5. Rot- und Grünbogen
Vielfach begleitet die Staatsanwaltschaft wegen § 386 Abs. 2 AO die Verfahren der Steuerfahndung. Die StraBu übernimmt hingegen mehrheitlich die Ermittlungen, wenn die Außenprüfungsdienste während ihrer Prüfungshandlungen einen Anfangsverdacht erkennen, z. B. bei Betriebsprüfung und Umsatzsteuersonderprüfung (Rotbögen) oder Lohnsteueraußenprüfung (Grünbögen). Auch wenn die Außenprüfungsdienste ihre Prüfungen fortführen, nachdem ein steuerstrafrechtliches Ermittlungsverfahren eingeleitet worden ist, werden sie nicht zu Ermittlungspersonen der Staatsanwaltschaft. Sie wenden ausschließlich die steuerrechtlichen Vorschriften der AO an. Ihre steuerlichen Erkenntnisse werden durch die StraBu in das strafprozessuale Ermittlungsverfahren transformiert. Für diese Transformation sind die Rot- und Grünbögen vorgesehen.
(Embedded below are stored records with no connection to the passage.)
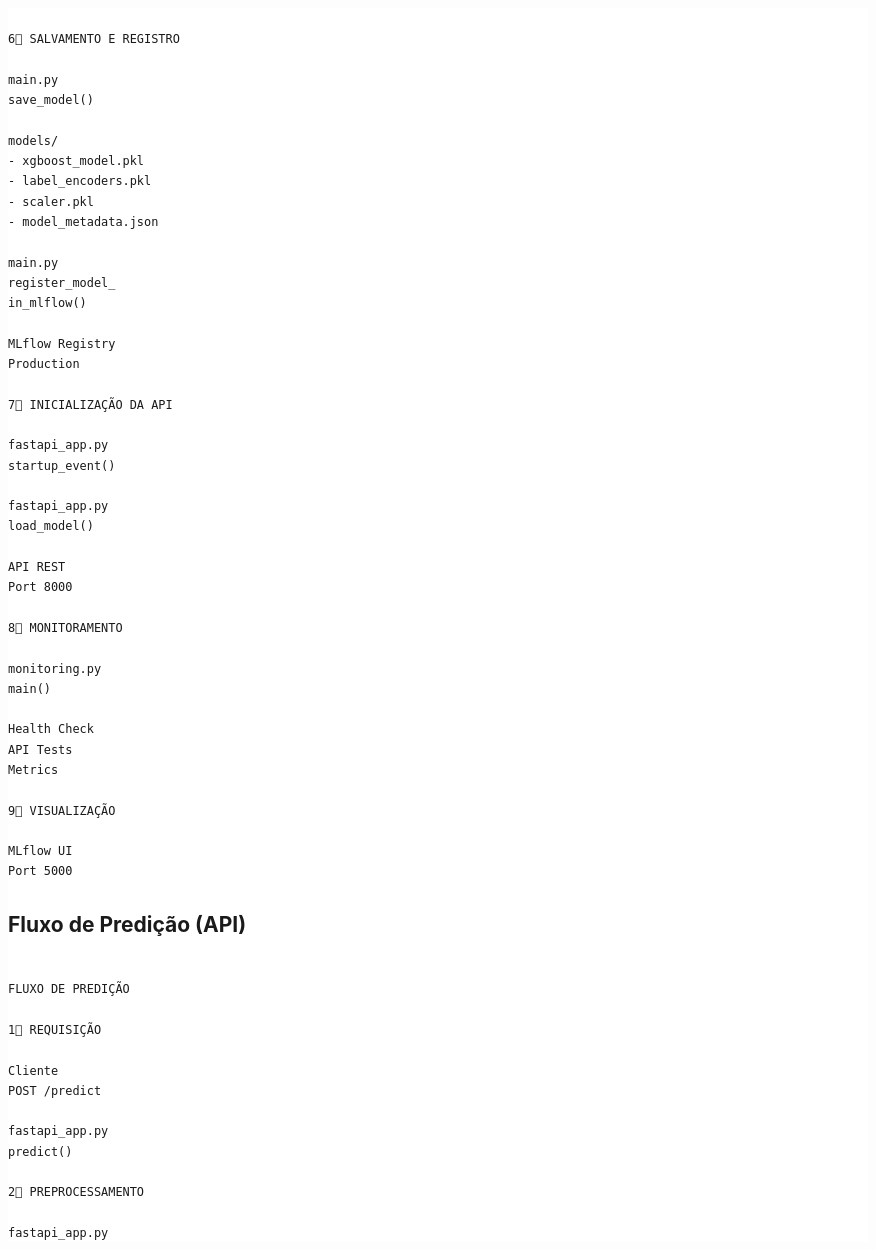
 ```

6⃣ SALVAMENTO E REGISTRO

main.py 
save_model() 

models/ 
- xgboost_model.pkl
- label_encoders.pkl
- scaler.pkl 
- model_metadata.json

main.py 
register_model_ 
in_mlflow() 

MLflow Registry 
Production 

7⃣ INICIALIZAÇÃO DA API

fastapi_app.py 
startup_event() 

fastapi_app.py 
load_model() 

API REST 
Port 8000 

8⃣ MONITORAMENTO

monitoring.py 
main() 

Health Check 
API Tests 
Metrics 

9⃣ VISUALIZAÇÃO

MLflow UI 
Port 5000 

```

## Fluxo de Predição (API)

```

FLUXO DE PREDIÇÃO 

1⃣ REQUISIÇÃO

Cliente 
POST /predict 

fastapi_app.py 
predict() 

2⃣ PREPROCESSAMENTO

fastapi_app.py 
```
In diesen sollen die Außenprüfer ihre ermittelten, steuerlichen Tatsachen pointiert zusammenfassen und dem objektiven und subjektiven Tatbestand der Steuerhinterziehung zuordnen. Die Bögen werden damit ein zentrales Element der strafprozessualen Ermittlung. Sie sind in die Ermittlungsakte aufzunehmen (Burkhard, StV 00, 526, 529) und unterliegen damit vollständig dem Akteneinsichtsrecht des Verteidigers (Burhoff, PStR 00, 58, 60). Das Akteneinsichtsrecht des Strafverteidigers erfasst explizit die originalen Rot- und Grünbögen (OLG Rostock 7.7.15, 20 VAs 2/15, StV 15, 678, 679).
Merke | Sind nur Kopien zur Ermittlungsakte oder zu einem Sonderband Außenprüfung genommen worden, sind durch die StraBu die Akten vorzulegen, in denen sich die Originale befinden. Nur mit diesen kann die Authentizität der Dokumente bestimmt und notfalls im Strengbeweisverfahren überprüft werden. |
- Wenzel, Akteneinsicht vs. Steuergeheimnis bietet ein ungeahntes Verteidigungspotenzial, PStR 24, 158 ff.